Le Secrétaire des transports internes de l’ITF, Noel Coard, a appelé les sociétés de transport et leurs clients, dont les grandes multinationales, à agir sans plus tarder pour enrayer l’exploitation dénoncée dans cette enquête.
« Au lieu de respecter ces chauffeurs, les multinationales se désintéressent ou n’ont pas connaissance des pratiques de leurs transporteurs sous-traitants. De nombreux clients de multinationales exigent des prix plus bas, et les sociétés de transport baissent les salaires, avec à la clé l’exploitation des chauffeurs et la mise en danger des autres usagers de la route. Ceci doit cesser » a déclaré Coard.
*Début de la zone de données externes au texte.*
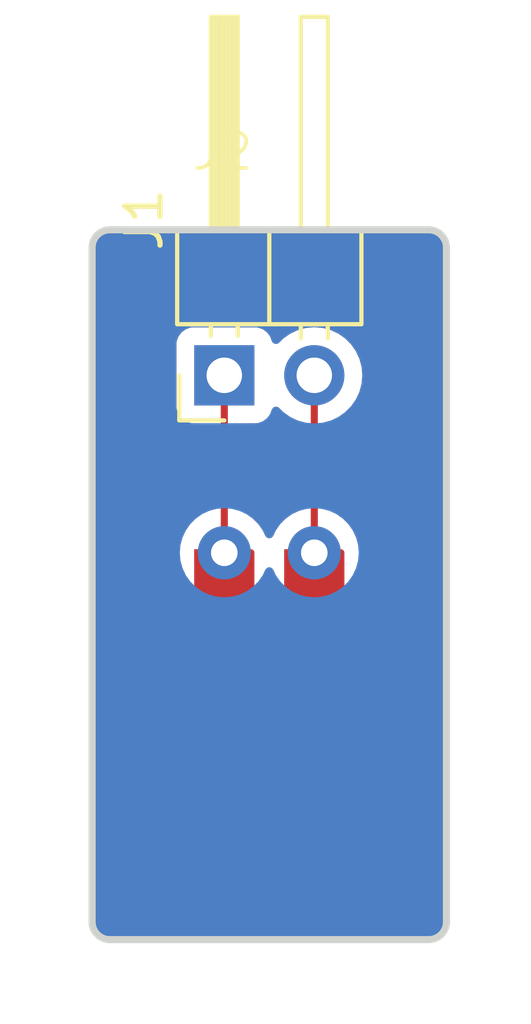
<source format=kicad_pcb>
(kicad_pcb (version 20221018) (generator pcbnew)

  (general
    (thickness 1.6)
  )

  (paper "A4")
  (layers
    (0 "F.Cu" signal)
    (31 "B.Cu" signal)
    (32 "B.Adhes" user "B.Adhesive")
    (33 "F.Adhes" user "F.Adhesive")
    (34 "B.Paste" user)
    (35 "F.Paste" user)
    (36 "B.SilkS" user "B.Silkscreen")
    (37 "F.SilkS" user "F.Silkscreen")
    (38 "B.Mask" user)
    (39 "F.Mask" user)
    (40 "Dwgs.User" user "User.Drawings")
    (41 "Cmts.User" user "User.Comments")
    (42 "Eco1.User" user "User.Eco1")
    (43 "Eco2.User" user "User.Eco2")
    (44 "Edge.Cuts" user)
    (45 "Margin" user)
    (46 "B.CrtYd" user "B.Courtyard")
    (47 "F.CrtYd" user "F.Courtyard")
    (48 "B.Fab" user)
    (49 "F.Fab" user)
    (50 "User.1" user)
    (51 "User.2" user)
    (52 "User.3" user)
    (53 "User.4" user)
    (54 "User.5" user)
    (55 "User.6" user)
    (56 "User.7" user)
    (57 "User.8" user)
    (58 "User.9" user)
  )

  (setup
    (pad_to_mask_clearance 0)
    (pcbplotparams
      (layerselection 0x00010fc_ffffffff)
      (plot_on_all_layers_selection 0x0000000_00000000)
      (disableapertmacros false)
      (usegerberextensions false)
      (usegerberattributes true)
      (usegerberadvancedattributes true)
      (creategerberjobfile true)
      (dashed_line_dash_ratio 12.000000)
      (dashed_line_gap_ratio 3.000000)
      (svgprecision 4)
      (plotframeref false)
      (viasonmask false)
      (mode 1)
      (useauxorigin false)
      (hpglpennumber 1)
      (hpglpenspeed 20)
      (hpglpendiameter 15.000000)
      (dxfpolygonmode true)
      (dxfimperialunits true)
      (dxfusepcbnewfont true)
      (psnegative false)
      (psa4output false)
      (plotreference true)
      (plotvalue true)
      (plotinvisibletext false)
      (sketchpadsonfab false)
      (subtractmaskfromsilk false)
      (outputformat 1)
      (mirror false)
      (drillshape 1)
      (scaleselection 1)
      (outputdirectory "")
    )
  )

  (net 0 "")
  (net 1 "/+")
  (net 2 "/-")

  (footprint "Connector_PinHeader_2.54mm:PinHeader_1x02_P2.54mm_Horizontal" (layer "F.Cu") (at -1.27 0 90))

  (footprint "0_Library:Solder_pad" (layer "F.Cu") (at -1.27 5))

  (gr_arc (start -4.5 15.9) (mid -4.853553 15.753553) (end -5 15.4)
    (stroke (width 0.2) (type solid)) (layer "Edge.Cuts") (tstamp 03f4a73e-34c3-4ef3-be2f-f8b643e9005f))
  (gr_arc (start 4.5 -4.1) (mid 4.853553 -3.953553) (end 5 -3.6)
    (stroke (width 0.2) (type solid)) (layer "Edge.Cuts") (tstamp 13328a9d-05e4-486b-bf9d-1ce028f73229))
  (gr_line (start 5 -3.6) (end 5 15.4)
    (stroke (width 0.2) (type solid)) (layer "Edge.Cuts") (tstamp 30b85e61-478d-4714-94be-541e776acd77))
  (gr_arc (start -5 -3.6) (mid -4.853553 -3.953553) (end -4.5 -4.1)
    (stroke (width 0.2) (type solid)) (layer "Edge.Cuts") (tstamp 581faa9d-4b5e-48a6-8a8d-b2e301c019e9))
  (gr_line (start -5 15.4) (end -5 -3.6)
    (stroke (width 0.2) (type solid)) (layer "Edge.Cuts") (tstamp 6a66125d-5216-480c-a0c1-b59c6eede393))
  (gr_line (start -4.5 -4.1) (end 4.5 -4.1)
    (stroke (width 0.2) (type solid)) (layer "Edge.Cuts") (tstamp 9cdb3107-8b39-4a01-8cde-8d0dffa7eddc))
  (gr_line (start 4.5 15.9) (end -4.5 15.9)
    (stroke (width 0.2) (type solid)) (layer "Edge.Cuts") (tstamp b9dbc48c-c5ff-4ad2-b359-e37b07672cb8))
  (gr_arc (start 5 15.4) (mid 4.853553 15.753553) (end 4.5 15.9)
    (stroke (width 0.2) (type solid)) (layer "Edge.Cuts") (tstamp f5d3dfaa-6e1d-49c4-9d4b-3e9aed5f5ded))

  (segment (start -1.27 0) (end -1.27 4.6) (width 0.2) (layer "F.Cu") (net 1) (tstamp 13422ce9-4902-4900-b727-3aa8dc2da010))
  (segment (start 1.27 0) (end 1.27 4.6) (width 0.2) (layer "F.Cu") (net 2) (tstamp bdcbf731-46de-480a-9ed4-a0257d55411c))

  (zone (net 0) (net_name "") (layers "F&B.Cu") (tstamp 93fc0a2b-bdc3-46f7-8e3d-ae6d72342b1d) (hatch edge 0.5)
    (connect_pads (clearance 0.5))
    (min_thickness 0.25) (filled_areas_thickness no)
    (fill yes (thermal_gap 0.5) (thermal_bridge_width 0.5) (island_removal_mode 1) (island_area_min 10))
    (polygon
      (pts
        (xy -6 -5.5)
        (xy 6.5 -5.5)
        (xy 7.4 18.3)
        (xy -7.6 18.3)
      )
    )
    (filled_polygon
      (layer "F.Cu")
      (island)
      (pts
        (xy 0.248419 0.895418)
        (xy 0.276673 0.916569)
        (xy 0.398599 1.038495)
        (xy 0.543711 1.140104)
        (xy 0.592168 1.174034)
        (xy 0.592169 1.174034)
        (xy 0.59217 1.174035)
        (xy 0.5979 1.176706)
        (xy 0.65034 1.222876)
        (xy 0.6695 1.289091)
        (xy 0.6695 3.829345)
        (xy 0.649815 3.896384)
        (xy 0.616624 3.93092)
        (xy 0.463119 4.038405)
        (xy 0.308402 4.193122)
        (xy 0.182898 4.372361)
        (xy 0.112382 4.523582)
        (xy 0.066209 4.576021)
        (xy -0.000984 4.595173)
        (xy -0.067866 4.574957)
        (xy -0.112382 4.523582)
        (xy -0.182898 4.372361)
        (xy -0.308402 4.193122)
        (xy -0.463119 4.038405)
        (xy -0.463123 4.038402)
        (xy -0.616625 3.930918)
        (xy -0.660248 3.876343)
        (xy -0.6695 3.829345)
        (xy -0.6695 1.474499)
        (xy -0.649815 1.40746)
        (xy -0.597011 1.361705)
        (xy -0.5455 1.350499)
        (xy -0.375439 1.350499)
        (xy -0.372128 1.350499)
        (xy -0.312517 1.344091)
        (xy -0.177669 1.293796)
        (xy -0.062454 1.207546)
        (xy 0.023796 1.092331)
        (xy 0.07281 0.960916)
        (xy 0.114681 0.904983)
        (xy 0.180146 0.880566)
      )
    )
    (filled_polygon
      (layer "F.Cu")
      (island)
      (pts
        (xy 4.506922 -4.09872)
        (xy 4.526353 -4.09653)
        (xy 4.548805 -4.093574)
        (xy 4.605858 -4.086063)
        (xy 4.630583 -4.080174)
        (xy 4.663094 -4.068798)
        (xy 4.669591 -4.066318)
        (xy 4.72218 -4.044536)
        (xy 4.740702 -4.034967)
        (xy 4.773053 -4.014639)
        (xy 4.782567 -4.008021)
        (xy 4.82498 -3.975476)
        (xy 4.837174 -3.964782)
        (xy 4.864782 -3.937174)
        (xy 4.875476 -3.92498)
        (xy 4.908021 -3.882567)
        (xy 4.914639 -3.873053)
        (xy 4.934967 -3.840702)
        (xy 4.944536 -3.82218)
        (xy 4.966318 -3.769591)
        (xy 4.968798 -3.763094)
        (xy 4.980169 -3.730597)
        (xy 4.986066 -3.705829)
        (xy 4.99653 -3.626353)
        (xy 4.996744 -3.624458)
        (xy 4.998737 -3.606766)
        (xy 4.9995 -3.59309)
        (xy 4.9995 15.393033)
        (xy 4.99872 15.40692)
        (xy 4.99653 15.426352)
        (xy 4.993131 15.452174)
        (xy 4.986063 15.505858)
        (xy 4.980174 15.530583)
        (xy 4.968798 15.563094)
        (xy 4.966318 15.569591)
        (xy 4.944536 15.62218)
        (xy 4.934967 15.640702)
        (xy 4.914639 15.673053)
        (xy 4.908021 15.682567)
        (xy 4.875476 15.72498)
        (xy 4.864782 15.737174)
        (xy 4.837174 15.764782)
        (xy 4.82498 15.775476)
        (xy 4.782567 15.808021)
        (xy 4.773053 15.814639)
        (xy 4.740702 15.834967)
        (xy 4.72218 15.844536)
        (xy 4.669591 15.866318)
        (xy 4.663094 15.868798)
        (xy 4.630597 15.880169)
        (xy 4.605829 15.886066)
        (xy 4.526353 15.89653)
        (xy 4.524458 15.896744)
        (xy 4.506766 15.898737)
        (xy 4.49309 15.8995)
        (xy -4.493034 15.8995)
        (xy -4.506922 15.89872)
        (xy -4.526353 15.89653)
        (xy -4.548805 15.893574)
        (xy -4.605858 15.886063)
        (xy -4.630583 15.880174)
        (xy -4.663094 15.868798)
        (xy -4.669591 15.866318)
        (xy -4.72218 15.844536)
        (xy -4.740702 15.834967)
        (xy -4.773053 15.814639)
        (xy -4.782567 15.808021)
        (xy -4.82498 15.775476)
        (xy -4.837174 15.764782)
        (xy -4.864782 15.737174)
        (xy -4.875476 15.72498)
        (xy -4.908021 15.682567)
        (xy -4.914639 15.673053)
        (xy -4.934967 15.640702)
        (xy -4.944536 15.62218)
        (xy -4.966318 15.569591)
        (xy -4.968798 15.563094)
        (xy -4.980169 15.530597)
        (xy -4.986066 15.505829)
        (xy -4.99653 15.426353)
        (xy -4.996744 15.424458)
        (xy -4.998737 15.406766)
        (xy -4.9995 15.39309)
        (xy -4.9995 8)
        (xy -2.625682 8)
        (xy -2.6205 8.039361)
        (xy -2.605044 8.156762)
        (xy -2.544536 8.302841)
        (xy -2.448282 8.428282)
        (xy -2.322841 8.524536)
        (xy -2.176762 8.585044)
        (xy -2.02 8.605682)
        (xy -1.988697 8.60156)
        (xy -1.972513 8.6005)
        (xy -0.567487 8.6005)
        (xy -0.551302 8.60156)
        (xy -0.52 8.605682)
        (xy -0.519999 8.605681)
        (xy -0.519999 8.605682)
        (xy -0.488698 8.601561)
        (xy -0.363238 8.585044)
        (xy -0.217159 8.524536)
        (xy -0.091718 8.428282)
        (xy -0.078766 8.418344)
        (xy -0.076653 8.421097)
        (xy -0.041954 8.395758)
        (xy 0.027792 8.3916)
        (xy 0.077758 8.419657)
        (xy 0.078766 8.418344)
        (xy 0.087896 8.425349)
        (xy 0.088714 8.425809)
        (xy 0.089149 8.426311)
        (xy 0.091718 8.428282)
        (xy 0.217159 8.524536)
        (xy 0.363238 8.585044)
        (xy 0.488698 8.601561)
        (xy 0.519999 8.605682)
        (xy 0.519999 8.605681)
        (xy 0.52 8.605682)
        (xy 0.551302 8.60156)
        (xy 0.567487 8.6005)
        (xy 1.972513 8.6005)
        (xy 1.988697 8.60156)
        (xy 2.02 8.605682)
        (xy 2.176762 8.585044)
        (xy 2.322841 8.524536)
        (xy 2.448282 8.428282)
        (xy 2.544536 8.302841)
        (xy 2.605044 8.156762)
        (xy 2.6205 8.039361)
        (xy 2.625682 8)
        (xy 2.621561 7.968696)
        (xy 2.6205 7.952511)
        (xy 2.6205 5.047487)
        (xy 2.621561 5.031301)
        (xy 2.625682 4.999999)
        (xy 2.622964 4.97936)
        (xy 2.605044 4.843238)
        (xy 2.544536 4.697159)
        (xy 2.46109 4.58841)
        (xy 2.447085 4.56533)
        (xy 2.427617 4.523582)
        (xy 2.357102 4.372362)
        (xy 2.231598 4.193123)
        (xy 2.076877 4.038402)
        (xy 1.923374 3.930918)
        (xy 1.879751 3.876343)
        (xy 1.870499 3.829349)
        (xy 1.870499 1.28909)
        (xy 1.890184 1.222052)
        (xy 1.942097 1.176707)
        (xy 1.94783 1.174035)
        (xy 2.141401 1.038495)
        (xy 2.308495 0.871401)
        (xy 2.444035 0.67783)
        (xy 2.543903 0.463663)
        (xy 2.605063 0.235408)
        (xy 2.625659 0)
        (xy 2.605063 -0.235408)
        (xy 2.543903 -0.463663)
        (xy 2.444035 -0.677829)
        (xy 2.308495 -0.871401)
        (xy 2.141401 -1.038495)
        (xy 1.94783 -1.174035)
        (xy 1.733663 -1.273903)
        (xy 1.505408 -1.335063)
        (xy 1.27 -1.355659)
        (xy 1.034592 -1.335063)
        (xy 0.806337 -1.273903)
        (xy 0.592171 -1.174035)
        (xy 0.475486 -1.092331)
        (xy 0.398598 -1.038494)
        (xy 0.276673 -0.916569)
        (xy 0.21535 -0.883084)
        (xy 0.145658 -0.888068)
        (xy 0.089725 -0.92994)
        (xy 0.07281 -0.960917)
        (xy 0.023796 -1.092331)
        (xy -0.062454 -1.207546)
        (xy -0.177669 -1.293796)
        (xy -0.312517 -1.344091)
        (xy -0.372127 -1.3505)
        (xy -2.167872 -1.350499)
        (xy -2.227483 -1.344091)
        (xy -2.362331 -1.293796)
        (xy -2.477546 -1.207546)
        (xy -2.563796 -1.092331)
        (xy -2.614091 -0.957483)
        (xy -2.6205 -0.897873)
        (xy -2.620499 0.897872)
        (xy -2.614091 0.957483)
        (xy -2.563796 1.092331)
        (xy -2.477546 1.207546)
        (xy -2.362331 1.293796)
        (xy -2.227483 1.344091)
        (xy -2.167873 1.3505)
        (xy -1.994499 1.350499)
        (xy -1.927461 1.370183)
        (xy -1.881706 1.422987)
        (xy -1.8705 1.474499)
        (xy -1.8705 3.829345)
        (xy -1.890185 3.896384)
        (xy -1.923375 3.930919)
        (xy -2.076877 4.038402)
        (xy -2.231598 4.193123)
        (xy -2.357102 4.372362)
        (xy -2.427617 4.523582)
        (xy -2.447085 4.56533)
        (xy -2.46109 4.58841)
        (xy -2.544536 4.697159)
        (xy -2.605044 4.843238)
        (xy -2.622964 4.97936)
        (xy -2.625682 4.999999)
        (xy -2.621561 5.031301)
        (xy -2.6205 5.047487)
        (xy -2.6205 7.952511)
        (xy -2.621561 7.968696)
        (xy -2.625682 8)
        (xy -4.9995 8)
        (xy -4.9995 -3.593033)
        (xy -4.99872 -3.60692)
        (xy -4.99653 -3.626352)
        (xy -4.993131 -3.652174)
        (xy -4.986063 -3.705858)
        (xy -4.980174 -3.730583)
        (xy -4.968798 -3.763094)
        (xy -4.966318 -3.769591)
        (xy -4.944536 -3.82218)
        (xy -4.934967 -3.840702)
        (xy -4.914639 -3.873053)
        (xy -4.908021 -3.882567)
        (xy -4.875476 -3.92498)
        (xy -4.864782 -3.937174)
        (xy -4.837174 -3.964782)
        (xy -4.82498 -3.975476)
        (xy -4.782567 -4.008021)
        (xy -4.773053 -4.014639)
        (xy -4.740702 -4.034967)
        (xy -4.72218 -4.044536)
        (xy -4.669591 -4.066318)
        (xy -4.663094 -4.068798)
        (xy -4.630597 -4.080169)
        (xy -4.605829 -4.086066)
        (xy -4.526353 -4.09653)
        (xy -4.524458 -4.096744)
        (xy -4.506766 -4.098737)
        (xy -4.49309 -4.0995)
        (xy 4.493034 -4.0995)
      )
    )
    (filled_polygon
      (layer "B.Cu")
      (island)
      (pts
        (xy 4.506922 -4.09872)
        (xy 4.526353 -4.09653)
        (xy 4.548805 -4.093574)
        (xy 4.605858 -4.086063)
        (xy 4.630583 -4.080174)
        (xy 4.663094 -4.068798)
        (xy 4.669591 -4.066318)
        (xy 4.72218 -4.044536)
        (xy 4.740702 -4.034967)
        (xy 4.773053 -4.014639)
        (xy 4.782567 -4.008021)
        (xy 4.82498 -3.975476)
        (xy 4.837174 -3.964782)
        (xy 4.864782 -3.937174)
        (xy 4.875476 -3.92498)
        (xy 4.908021 -3.882567)
        (xy 4.914639 -3.873053)
        (xy 4.934967 -3.840702)
        (xy 4.944536 -3.82218)
        (xy 4.966318 -3.769591)
        (xy 4.968798 -3.763094)
        (xy 4.980169 -3.730597)
        (xy 4.986066 -3.705829)
        (xy 4.99653 -3.626353)
        (xy 4.996744 -3.624458)
        (xy 4.998737 -3.606766)
        (xy 4.9995 -3.59309)
        (xy 4.9995 15.393033)
        (xy 4.99872 15.40692)
        (xy 4.99653 15.426352)
        (xy 4.993131 15.452174)
        (xy 4.986063 15.505858)
        (xy 4.980174 15.530583)
        (xy 4.968798 15.563094)
        (xy 4.966318 15.569591)
        (xy 4.944536 15.62218)
        (xy 4.934967 15.640702)
        (xy 4.914639 15.673053)
        (xy 4.908021 15.682567)
        (xy 4.875476 15.72498)
        (xy 4.864782 15.737174)
        (xy 4.837174 15.764782)
        (xy 4.82498 15.775476)
        (xy 4.782567 15.808021)
        (xy 4.773053 15.814639)
        (xy 4.740702 15.834967)
        (xy 4.72218 15.844536)
        (xy 4.669591 15.866318)
        (xy 4.663094 15.868798)
        (xy 4.630597 15.880169)
        (xy 4.605829 15.886066)
        (xy 4.526353 15.89653)
        (xy 4.524458 15.896744)
        (xy 4.506766 15.898737)
        (xy 4.49309 15.8995)
        (xy -4.493034 15.8995)
        (xy -4.506922 15.89872)
        (xy -4.526353 15.89653)
        (xy -4.548805 15.893574)
        (xy -4.605858 15.886063)
        (xy -4.630583 15.880174)
        (xy -4.663094 15.868798)
        (xy -4.669591 15.866318)
        (xy -4.72218 15.844536)
        (xy -4.740702 15.834967)
        (xy -4.773053 15.814639)
        (xy -4.782567 15.808021)
        (xy -4.82498 15.775476)
        (xy -4.837174 15.764782)
        (xy -4.864782 15.737174)
        (xy -4.875476 15.72498)
        (xy -4.908021 15.682567)
        (xy -4.914639 15.673053)
        (xy -4.934967 15.640702)
        (xy -4.944536 15.62218)
        (xy -4.966318 15.569591)
        (xy -4.968798 15.563094)
        (xy -4.980169 15.530597)
        (xy -4.986066 15.505829)
        (xy -4.99653 15.426353)
        (xy -4.996744 15.424458)
        (xy -4.998737 15.406766)
        (xy -4.9995 15.39309)
        (xy -4.9995 5)
        (xy -2.525277 5)
        (xy -2.506207 5.217977)
        (xy -2.449575 5.42933)
        (xy -2.357102 5.627639)
        (xy -2.231598 5.806877)
        (xy -2.076877 5.961598)
        (xy -1.897639 6.087102)
        (xy -1.69933 6.179575)
        (xy -1.487977 6.236207)
        (xy -1.27 6.255277)
        (xy -1.052023 6.236207)
        (xy -0.84067 6.179575)
        (xy -0.642361 6.087102)
        (xy -0.463123 5.961598)
        (xy -0.308402 5.806877)
        (xy -0.182898 5.627639)
        (xy -0.112382 5.476417)
        (xy -0.06621 5.423978)
        (xy 0.000984 5.404826)
        (xy 0.067865 5.425042)
        (xy 0.112382 5.476417)
        (xy 0.182898 5.627639)
        (xy 0.308402 5.806877)
        (xy 0.463123 5.961598)
        (xy 0.642361 6.087102)
        (xy 0.84067 6.179575)
        (xy 1.052023 6.236207)
        (xy 1.27 6.255277)
        (xy 1.487977 6.236207)
        (xy 1.69933 6.179575)
        (xy 1.897639 6.087102)
        (xy 2.076877 5.961598)
        (xy 2.231598 5.806877)
        (xy 2.357102 5.627639)
        (xy 2.449575 5.42933)
        (xy 2.506207 5.217977)
        (xy 2.525277 5)
        (xy 2.506207 4.782023)
        (xy 2.449575 4.57067)
        (xy 2.357102 4.372362)
        (xy 2.231598 4.193123)
        (xy 2.076877 4.038402)
        (xy 1.897639 3.912898)
        (xy 1.806205 3.870261)
        (xy 1.699331 3.820425)
        (xy 1.487974 3.763792)
        (xy 1.27 3.744722)
        (xy 1.052025 3.763792)
        (xy 0.840668 3.820425)
        (xy 0.642361 3.912898)
        (xy 0.463122 4.038402)
        (xy 0.308402 4.193122)
        (xy 0.182898 4.372361)
        (xy 0.112382 4.523583)
        (xy 0.066209 4.576022)
        (xy -0.000984 4.595174)
        (xy -0.067865 4.574958)
        (xy -0.112382 4.523583)
        (xy -0.182898 4.372361)
        (xy -0.308402 4.193122)
        (xy -0.463119 4.038405)
        (xy -0.463123 4.038402)
        (xy -0.642361 3.912898)
        (xy -0.642363 3.912897)
        (xy -0.840668 3.820425)
        (xy -1.052025 3.763792)
        (xy -1.27 3.744722)
        (xy -1.487974 3.763792)
        (xy -1.699331 3.820425)
        (xy -1.897637 3.912897)
        (xy -1.897638 3.912898)
        (xy -2.076877 4.038402)
        (xy -2.231598 4.193123)
        (xy -2.357102 4.372362)
        (xy -2.449575 4.57067)
        (xy -2.506207 4.782023)
        (xy -2.525277 5)
        (xy -4.9995 5)
        (xy -4.9995 -0.897873)
        (xy -2.6205 -0.897873)
        (xy -2.620499 0.897872)
        (xy -2.614091 0.957483)
        (xy -2.563796 1.092331)
        (xy -2.477546 1.207546)
        (xy -2.362331 1.293796)
        (xy -2.227483 1.344091)
        (xy -2.167873 1.3505)
        (xy -0.372128 1.350499)
        (xy -0.312517 1.344091)
        (xy -0.177669 1.293796)
        (xy -0.062454 1.207546)
        (xy 0.023796 1.092331)
        (xy 0.07281 0.960916)
        (xy 0.114681 0.904983)
        (xy 0.180146 0.880566)
        (xy 0.248419 0.895418)
        (xy 0.276673 0.916569)
        (xy 0.398599 1.038495)
        (xy 0.59217 1.174035)
        (xy 0.806337 1.273903)
        (xy 1.034592 1.335063)
        (xy 1.27 1.355659)
        (xy 1.505408 1.335063)
        (xy 1.733663 1.273903)
        (xy 1.94783 1.174035)
        (xy 2.141401 1.038495)
        (xy 2.308495 0.871401)
        (xy 2.444035 0.67783)
        (xy 2.543903 0.463663)
        (xy 2.605063 0.235408)
        (xy 2.625659 0)
        (xy 2.605063 -0.235408)
        (xy 2.543903 -0.463663)
        (xy 2.444035 -0.677829)
        (xy 2.308495 -0.871401)
        (xy 2.141401 -1.038495)
        (xy 1.94783 -1.174035)
        (xy 1.733663 -1.273903)
        (xy 1.505408 -1.335063)
        (xy 1.27 -1.355659)
        (xy 1.034592 -1.335063)
        (xy 0.806337 -1.273903)
        (xy 0.592171 -1.174035)
        (xy 0.475486 -1.092331)
        (xy 0.398598 -1.038494)
        (xy 0.276673 -0.916569)
        (xy 0.21535 -0.883084)
        (xy 0.145658 -0.888068)
        (xy 0.089725 -0.92994)
        (xy 0.07281 -0.960917)
        (xy 0.023796 -1.092331)
        (xy -0.062454 -1.207546)
        (xy -0.177669 -1.293796)
        (xy -0.312517 -1.344091)
        (xy -0.372127 -1.3505)
        (xy -2.167872 -1.350499)
        (xy -2.227483 -1.344091)
        (xy -2.362331 -1.293796)
        (xy -2.477546 -1.207546)
        (xy -2.563796 -1.092331)
        (xy -2.614091 -0.957483)
        (xy -2.6205 -0.897873)
        (xy -4.9995 -0.897873)
        (xy -4.9995 -3.593033)
        (xy -4.99872 -3.60692)
        (xy -4.99653 -3.626352)
        (xy -4.993131 -3.652174)
        (xy -4.986063 -3.705858)
        (xy -4.980174 -3.730583)
        (xy -4.968798 -3.763094)
        (xy -4.966318 -3.769591)
        (xy -4.944536 -3.82218)
        (xy -4.934967 -3.840702)
        (xy -4.914639 -3.873053)
        (xy -4.908021 -3.882567)
        (xy -4.875476 -3.92498)
        (xy -4.864782 -3.937174)
        (xy -4.837174 -3.964782)
        (xy -4.82498 -3.975476)
        (xy -4.782567 -4.008021)
        (xy -4.773053 -4.014639)
        (xy -4.740702 -4.034967)
        (xy -4.72218 -4.044536)
        (xy -4.669591 -4.066318)
        (xy -4.663094 -4.068798)
        (xy -4.630597 -4.080169)
        (xy -4.605829 -4.086066)
        (xy -4.526353 -4.09653)
        (xy -4.524458 -4.096744)
        (xy -4.506766 -4.098737)
        (xy -4.49309 -4.0995)
        (xy 4.493034 -4.0995)
      )
    )
  )
  (group "" (id f57cb5eb-1502-4c79-aa28-d48fa4e935d7)
    (members
      03f4a73e-34c3-4ef3-be2f-f8b643e9005f
      13328a9d-05e4-486b-bf9d-1ce028f73229
      30b85e61-478d-4714-94be-541e776acd77
      581faa9d-4b5e-48a6-8a8d-b2e301c019e9
      6a66125d-5216-480c-a0c1-b59c6eede393
      9cdb3107-8b39-4a01-8cde-8d0dffa7eddc
      b9dbc48c-c5ff-4ad2-b359-e37b07672cb8
      f5d3dfaa-6e1d-49c4-9d4b-3e9aed5f5ded
    )
  )
)

</source>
« Aucune multinationale transportant des marchandises dans l’Union européenne ne peut assurer que ces problématiques sont inexistantes dans sa chaîne d’approvisionnement. Notre message aux sociétés de transport et à leurs clients est donc simple : soit vous faites partie de la solution, ce dont nous vous félicitons, soit vous faites partie du problème, et dans ce cas, nous vous en tenons responsables » a conclu Coard.
FIN
CONTACT :
VNB : Edwin Atema, Enquêteur principal, +31 6 51610350 ou edwin.atema@fnv.nl
ITF : Luke Menzies, Directeur des Communications de l’ITF, +61 433 889 844 ou media@itf.org.uk
NOTES AUX RÉDACTIONS :
Téléchargez le rapport « Pandémie d’exploitation dans le transport routier européen » (PDF): https://bit.ly/2CHC9ST
Visionnez le documentaire “The pandemic in road transport” ici : https://youtu.be/apP1CDlGpd0
À propos de l’ITF : La Fédération internationale des ouvriers du transport (ITF) est une fédération syndicale mondiale démocratique composée de près de 700 syndicats du secteur des transports, représentant 20 millions de travailleurs et travailleuses dans 150 pays. L’ITF travaille à l’amélioration du quotidien des personnels des transports partout dans le monde, en encourageant et en organisant la solidarité internationale dans son réseau d’affiliés. L’ITF représente les intérêts des syndicats de travailleuses et travailleurs des transports au sein d’organisations dont les décisions ont une incidence sur les emplois, les conditions d’emploi et la sécurité dans le secteur des transports.
À propos de la FNV-VNB : La Fondation VNB a été créée il y a 26 ans par le syndicat néerlandais FNV. Celle-ci a pour mission d’enquêter sur les chaînes d’approvisionnement et les sociétés de transport pour faire respecter les droits du travail.
À propos de l’UITA : L’Union internationale des travailleurs de l'alimentation, de l'agriculture, de l'hôtellerie-restauration, du catering, du tabac et des branches connexes (UITA) est une fédération internationale de syndicats représentant les travailleurs employés dans l'agriculture et les plantations ; la préparation et la fabrication de produits alimentaires et de boissons ; les services d'hôtellerie, de restauration et de traiteur ; toutes les étapes de la transformation du tabac. L'UITA est composée de 427 syndicats de 127 pays, représentant plus de 10 millions de travailleuses et travailleurs.